What is being asked:
When a line of the entries below contains "педагогов", it counts once; state how many such lines there are and nothing else.

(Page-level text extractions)

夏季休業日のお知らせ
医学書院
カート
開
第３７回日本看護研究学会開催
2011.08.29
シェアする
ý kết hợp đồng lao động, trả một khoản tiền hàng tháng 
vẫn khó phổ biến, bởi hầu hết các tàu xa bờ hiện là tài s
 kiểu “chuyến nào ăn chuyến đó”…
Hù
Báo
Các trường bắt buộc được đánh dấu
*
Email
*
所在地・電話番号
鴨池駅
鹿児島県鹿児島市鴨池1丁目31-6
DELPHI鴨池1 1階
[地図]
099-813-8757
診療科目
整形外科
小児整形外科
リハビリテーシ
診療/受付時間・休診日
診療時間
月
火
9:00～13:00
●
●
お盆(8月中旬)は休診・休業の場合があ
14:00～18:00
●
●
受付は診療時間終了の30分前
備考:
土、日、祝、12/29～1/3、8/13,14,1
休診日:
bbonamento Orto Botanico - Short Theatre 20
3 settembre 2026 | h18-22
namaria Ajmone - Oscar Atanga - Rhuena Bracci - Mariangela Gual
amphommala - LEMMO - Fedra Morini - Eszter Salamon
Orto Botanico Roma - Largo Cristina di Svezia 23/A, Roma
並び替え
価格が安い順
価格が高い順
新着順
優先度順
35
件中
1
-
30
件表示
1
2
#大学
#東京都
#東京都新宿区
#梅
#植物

* * *

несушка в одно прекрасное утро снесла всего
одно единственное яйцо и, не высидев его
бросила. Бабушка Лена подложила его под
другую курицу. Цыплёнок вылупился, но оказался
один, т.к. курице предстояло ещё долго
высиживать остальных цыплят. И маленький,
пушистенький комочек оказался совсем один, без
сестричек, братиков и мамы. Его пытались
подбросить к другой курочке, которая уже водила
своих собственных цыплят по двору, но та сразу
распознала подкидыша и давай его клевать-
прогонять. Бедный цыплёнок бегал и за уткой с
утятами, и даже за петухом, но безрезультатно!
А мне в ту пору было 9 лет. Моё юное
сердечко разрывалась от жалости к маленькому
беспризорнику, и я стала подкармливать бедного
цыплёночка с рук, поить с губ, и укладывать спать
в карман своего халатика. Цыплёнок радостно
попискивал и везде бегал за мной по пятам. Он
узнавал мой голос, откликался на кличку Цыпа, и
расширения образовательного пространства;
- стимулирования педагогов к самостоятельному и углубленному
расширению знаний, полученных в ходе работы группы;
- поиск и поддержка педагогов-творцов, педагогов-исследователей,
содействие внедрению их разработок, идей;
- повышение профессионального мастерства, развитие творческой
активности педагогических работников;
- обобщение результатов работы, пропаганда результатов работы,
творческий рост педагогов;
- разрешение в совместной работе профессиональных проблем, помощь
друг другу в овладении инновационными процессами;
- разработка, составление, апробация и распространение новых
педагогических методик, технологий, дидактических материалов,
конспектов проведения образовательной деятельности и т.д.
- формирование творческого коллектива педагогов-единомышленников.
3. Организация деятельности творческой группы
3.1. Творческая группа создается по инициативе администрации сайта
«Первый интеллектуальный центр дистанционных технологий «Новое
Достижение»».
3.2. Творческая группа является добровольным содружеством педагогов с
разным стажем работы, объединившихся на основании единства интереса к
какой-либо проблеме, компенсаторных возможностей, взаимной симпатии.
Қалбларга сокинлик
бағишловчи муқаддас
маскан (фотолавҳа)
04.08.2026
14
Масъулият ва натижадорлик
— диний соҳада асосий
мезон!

Exercise output:
5